VARがイエローの判定を覆さなかった理由については公式な説明はないが、「オンフィールドレビュー(主審が映像確認)」を経なかった点がひとつの焦点となっている。今大会のVARプロトコルでは、主審の判断に対してVARが介入できるのは「明白かつ重大なエラー」に限られており、VARチームが「主審のイエロー判定に明白なエラーはない」と判断した可能性があるという見方もある。
「これはサッカーじゃない」元審判が激怒 世界メディアも一斉批判
オーストリアの大衆紙「クローネン・ツァイトゥング」は「悪質ファウル! デパイはイエローのみ」と見出しを掲げ問題視。同国公共放送「ORF」の中継に出演した元審判のトーマス・シュタイナー氏は「筋肉質な腕で日本人の頭部に完全にぶつかっていった。あのような攻撃が顔面に起きたなら、少なくとももう一度映像を確認しなければならない。なぜVARがイエロー判定を受け入れたのか私には理解できない。私ならレッドを出していた」と怒りをあらわにした。

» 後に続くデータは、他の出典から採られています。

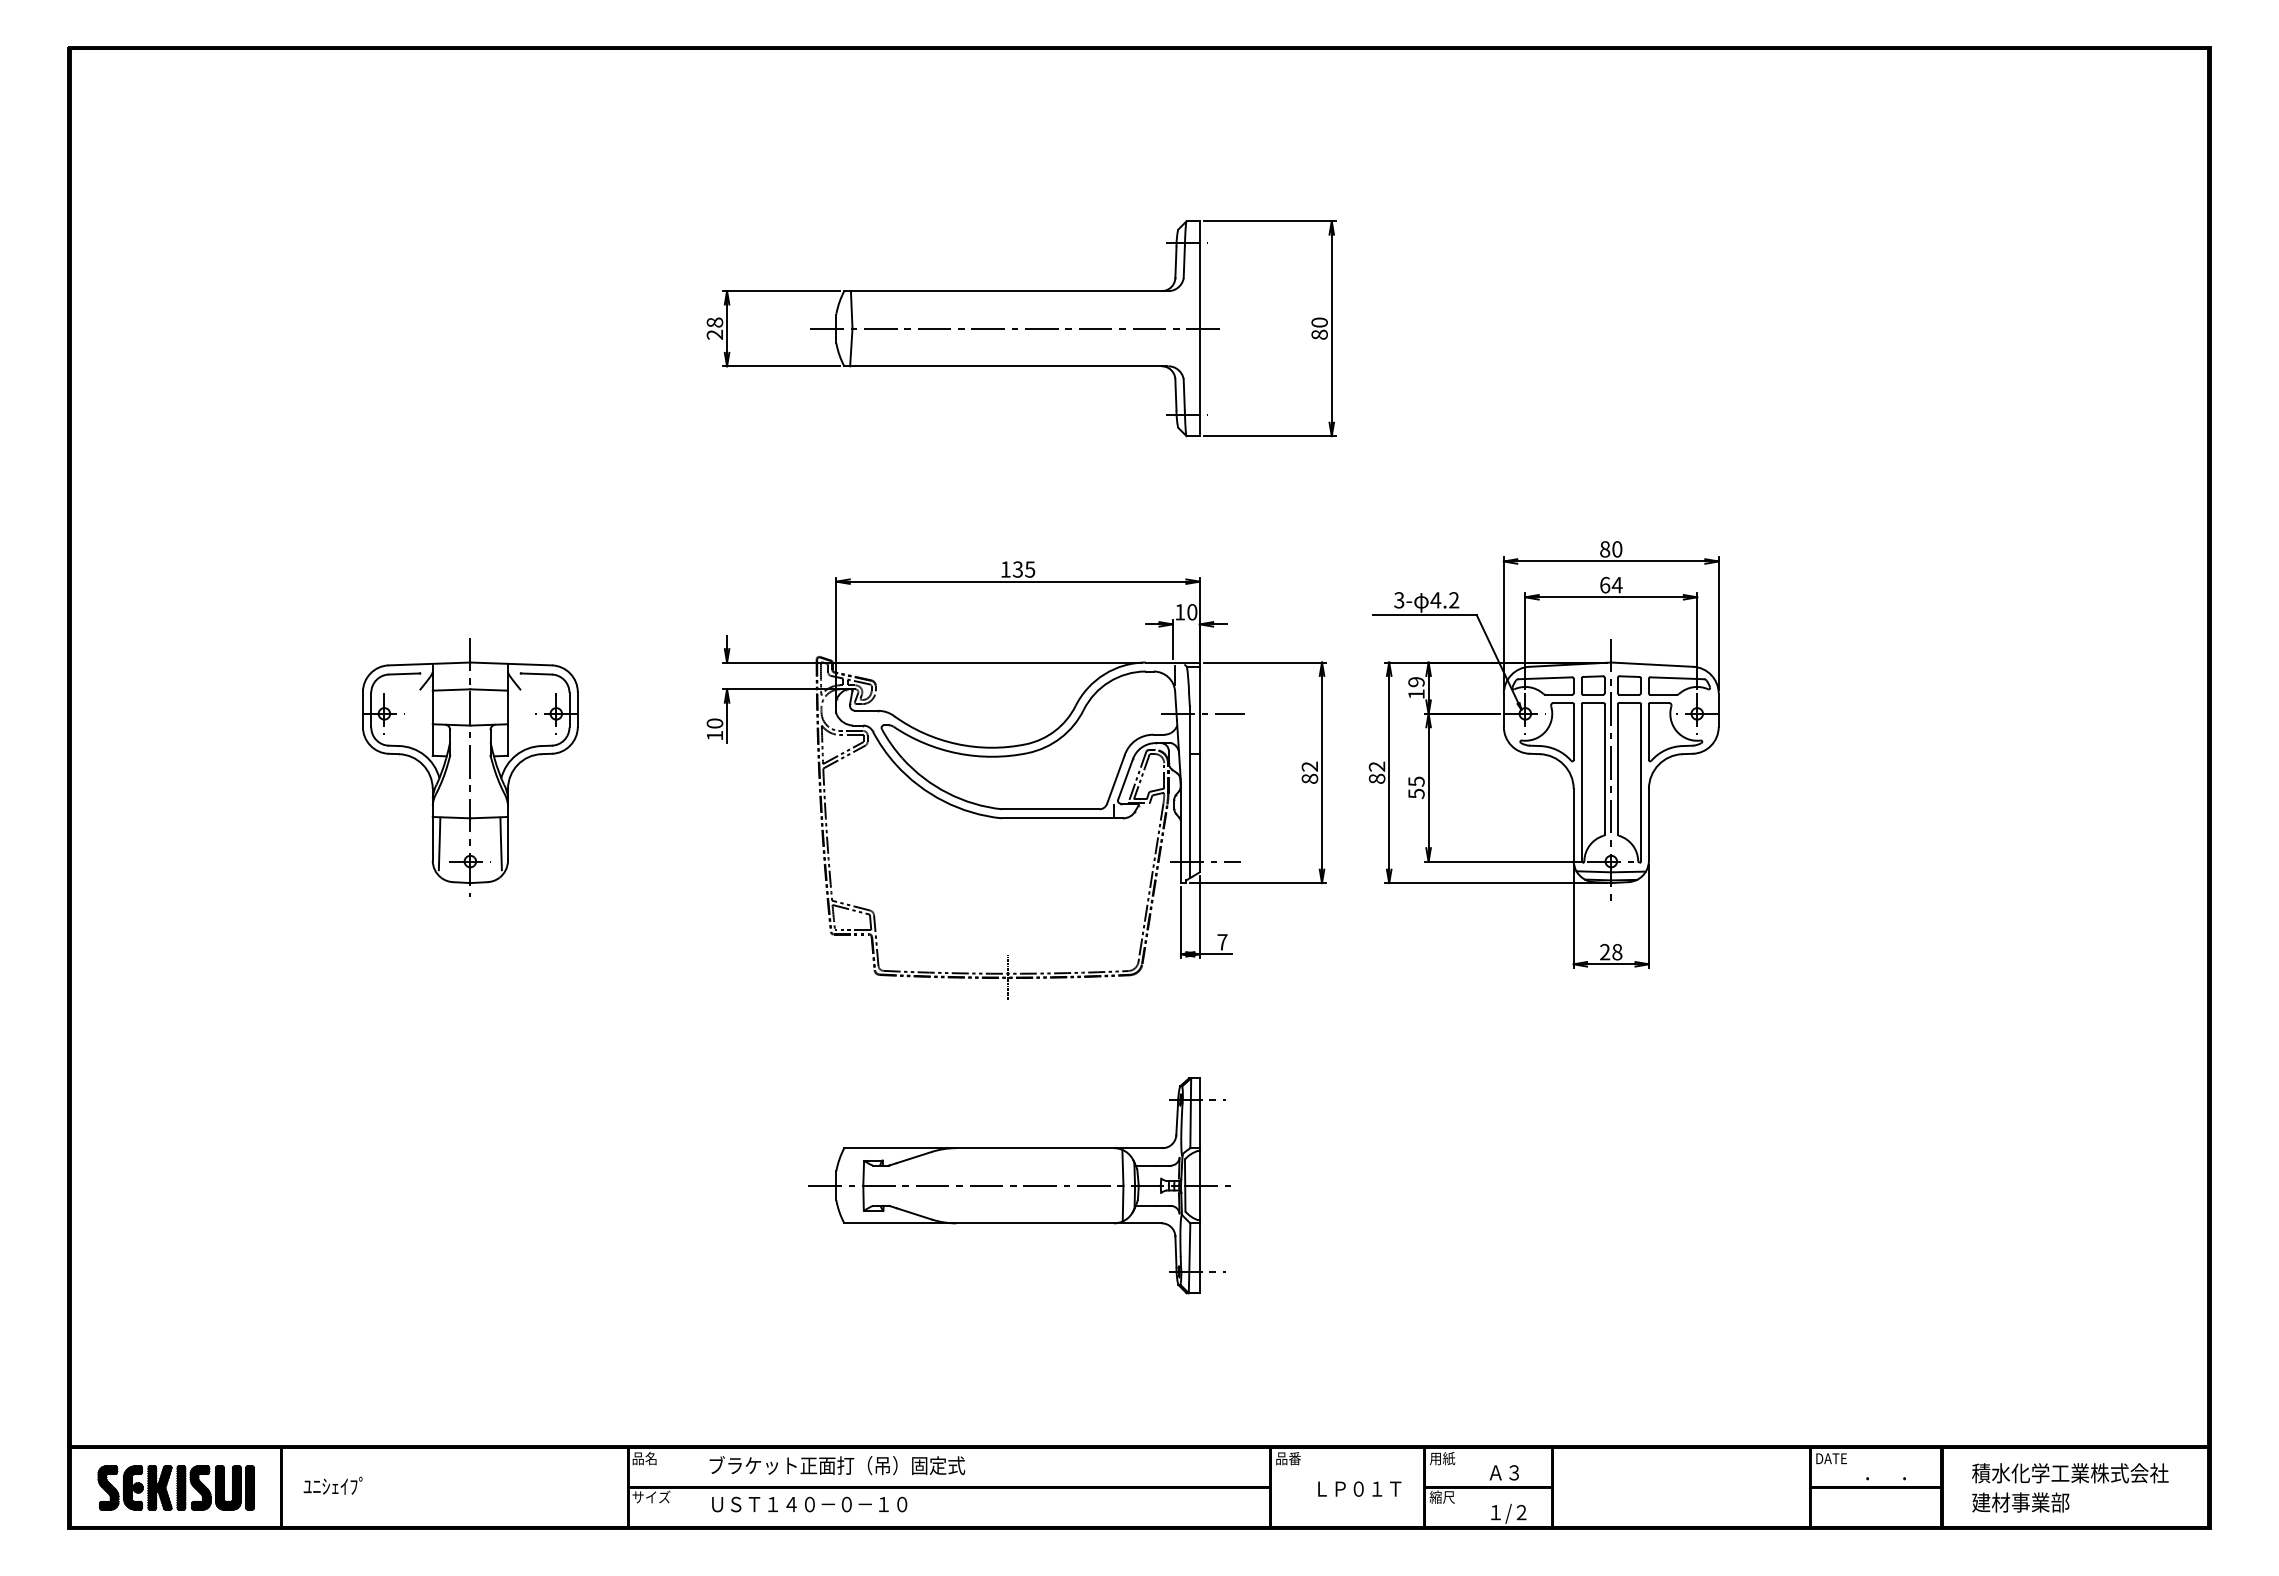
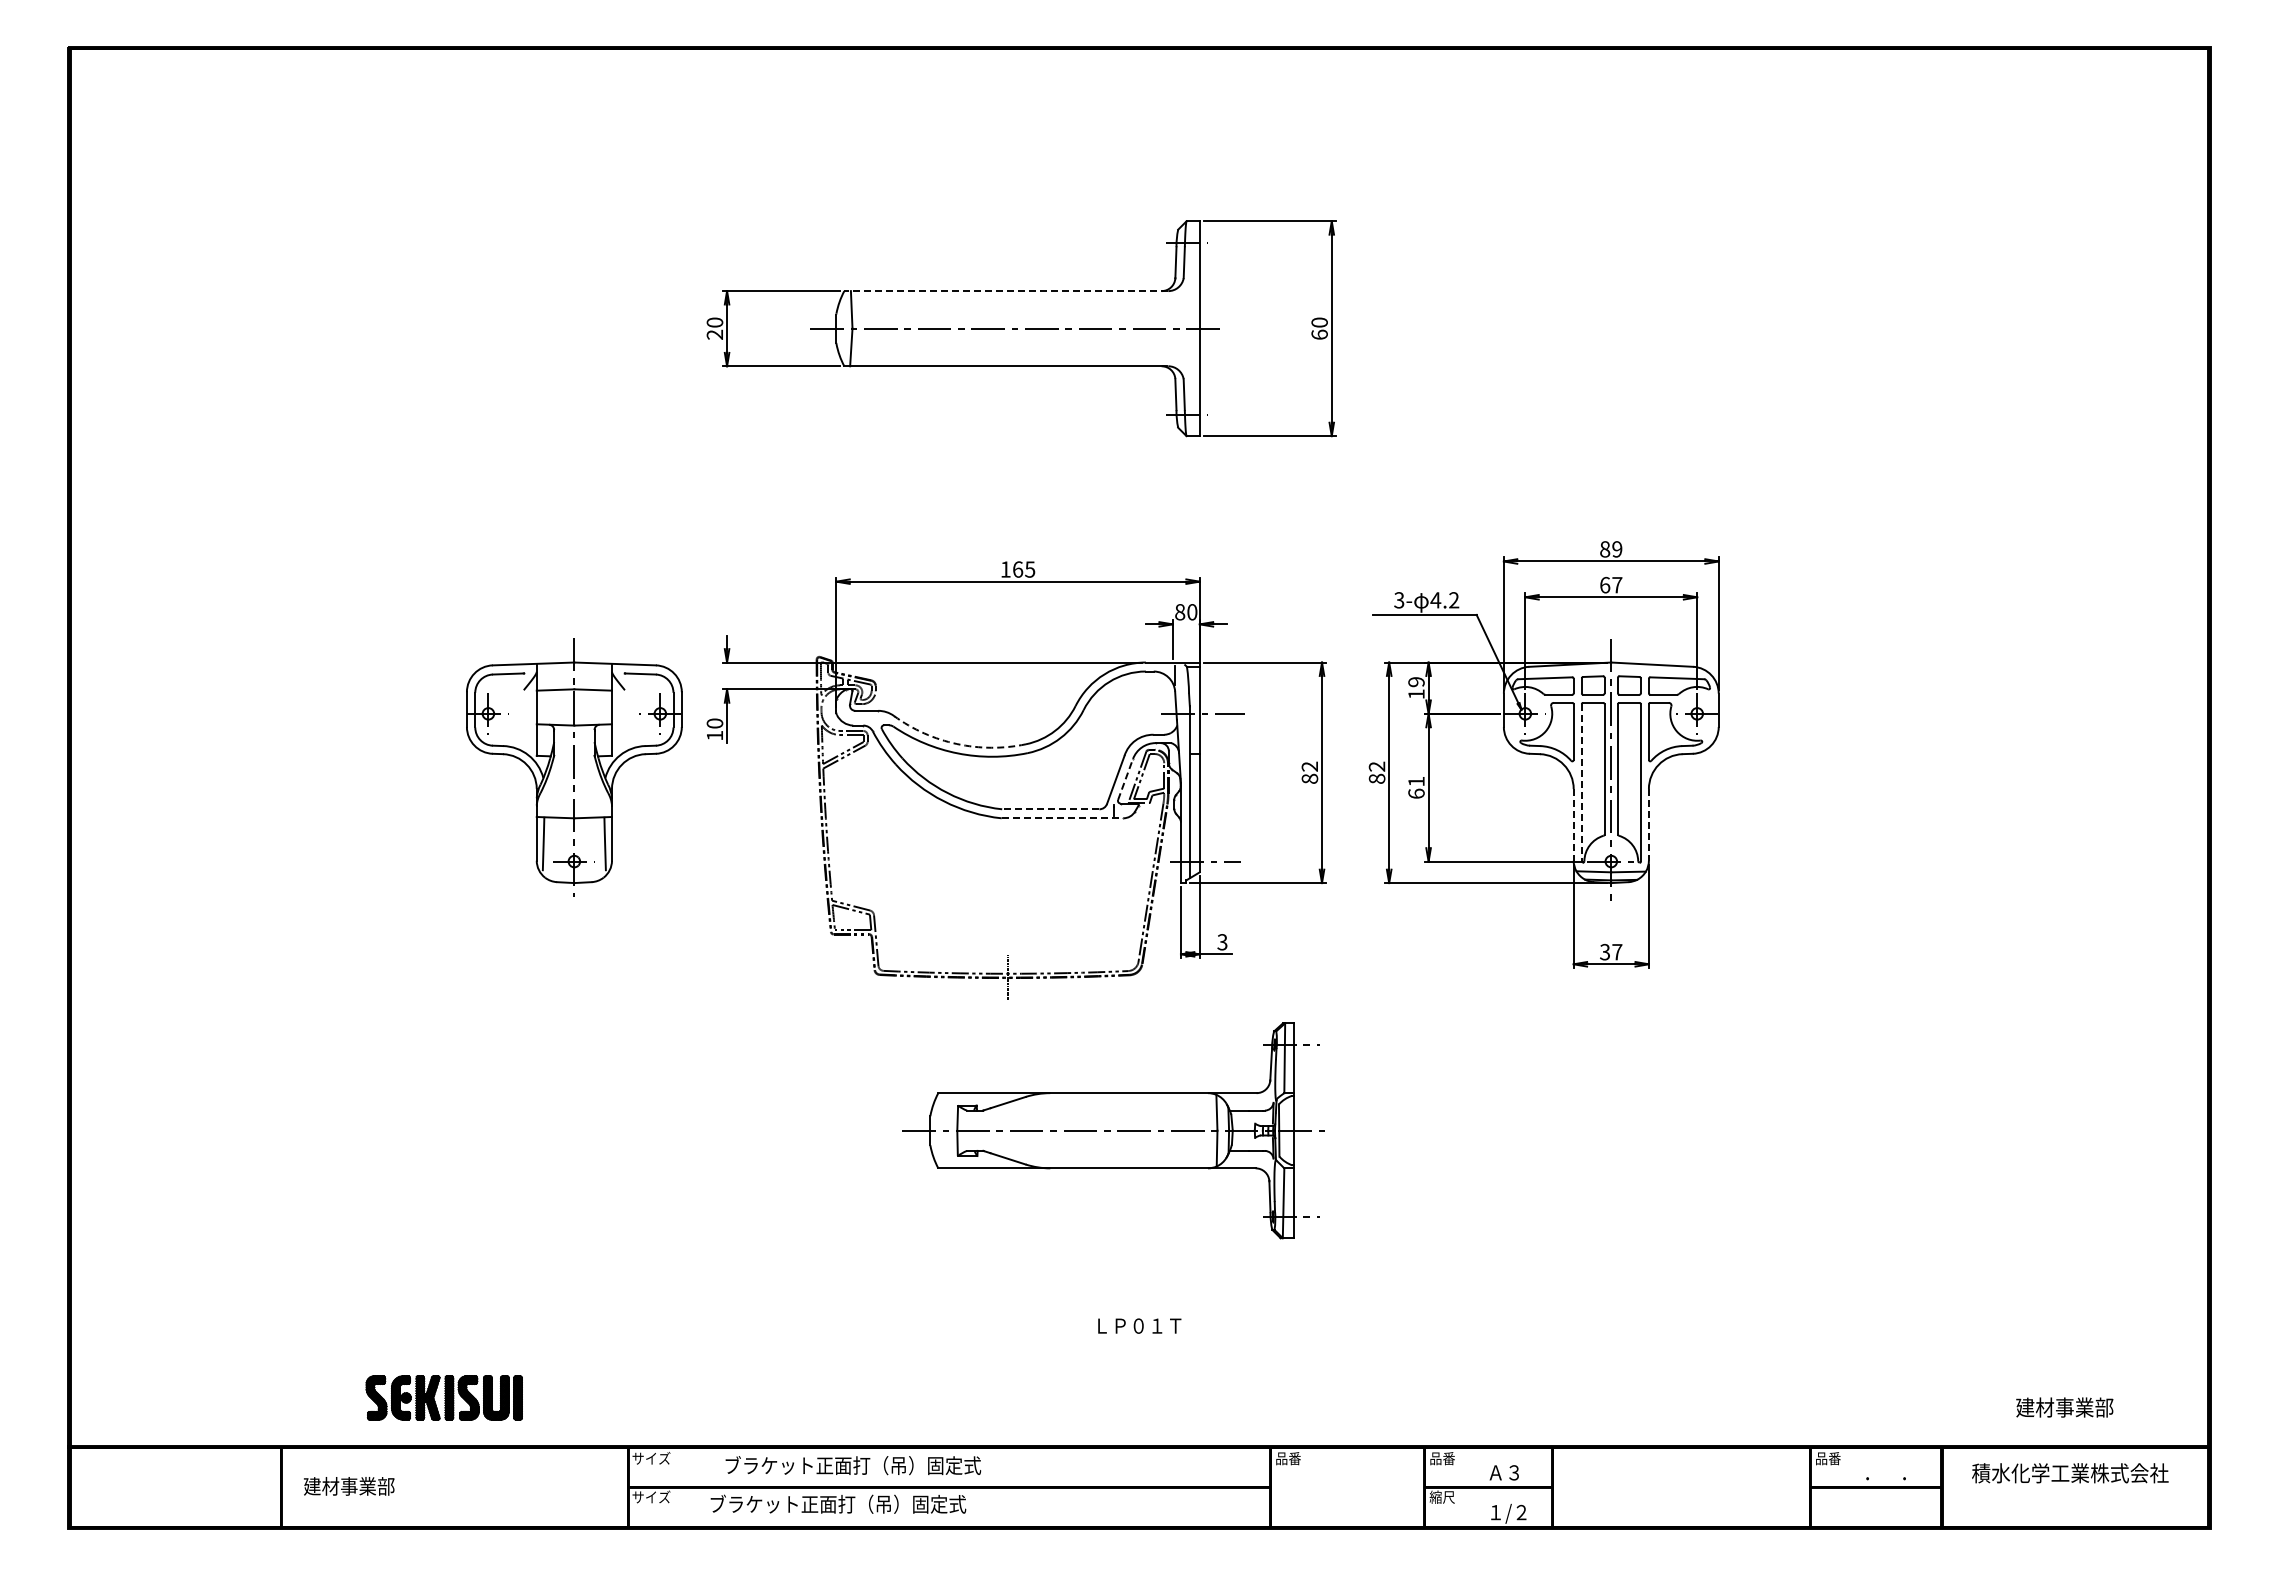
line at (1006, 291): solid -> dashed
text at (714, 322): 28 -> 20
text at (1319, 334): 80 -> 60
text at (1617, 549): 80 -> 89
text at (1017, 569): 135 -> 165
text at (1616, 585): 64 -> 67
text at (1180, 612): 10 -> 80
arc at (956, 744): solid -> dashed
part at (470, 767) position: (470, 767) -> (574, 767)
line at (1125, 779): solid -> dashed
line at (1581, 783): solid -> dashed
text at (1416, 787): 55 -> 61
line at (1050, 809): solid -> dashed
line at (1062, 818): solid -> dashed
line at (1573, 824): solid -> dashed
line at (1648, 824): solid -> dashed
text at (1222, 942): 7 -> 3
text at (1611, 952): 28 -> 37
part at (1019, 1185) position: (1019, 1185) -> (1113, 1130)
text at (651, 1458): 品名 -> サイズ
text at (1442, 1458): 用紙 -> 品番
text at (1831, 1458): DATE -> 品番
text at (837, 1465) position: (837, 1465) -> (853, 1465)
text at (348, 1485): ﾕﾆｼｪｲﾌﾟ -> 建材事業部
part at (175, 1487) position: (175, 1487) -> (443, 1397)
text at (1359, 1488) position: (1359, 1488) -> (1139, 1325)
text at (2020, 1502) position: (2020, 1502) -> (2064, 1407)
text at (838, 1503): ＵＳＴ１４０－０－１０ -> ブラケット正面打（吊）固定式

ベルギーの有名解説者フィリップ・ヨース氏もオランダメディア「FC.UPDATE」で「彼は谷口しか見ていない。本当に馬鹿げたファウルだ。イエローカードで済んでよかったと思うべきだ」と述べたという声がある。
ネットの声「犯罪現場だ」「オランダの恥」
Xでは「それはファウルじゃない、犯罪現場だ」「ボールを狙う意図なんて全くなく、100%相手を狙ったプレーだった」「VARはあまりにも甘かった、即座にレッドにすべき」などの声が相次いだ。
批判はオランダのサポーターにも及んでおり、「メンフィス・デパイはもうプレーすべきじゃない。この手の振る舞いを見ると、オランダ人であることが恥ずかしい」という声も上がっているとする報道もある。
海外ファンからは「まるでプロレスだ」「アメリカンフットボールの本場に敬意を表している」といった皮肉も寄せられたという声もある。
デパイの退場処分はなし 次戦スウェーデン戦も出場可能
イエローカード1枚にとどまったことで、デパイには追加の出場停止処分は生じない。オランダの次戦は6月21日のスウェーデン戦(グループF第2節)で、デパイは引き続き出場資格を持つ。
一方、試合自体は劇的な結末となり、日本が後半89分に鎌田大地のヘッドで2-2に追いつきドロー。両チームとも勝ち点1を分け合い、グループFの首位スウェーデン(5-1でチュニジア破り3点)を追いかける展開となっている。
新情報が入り次第、追記します。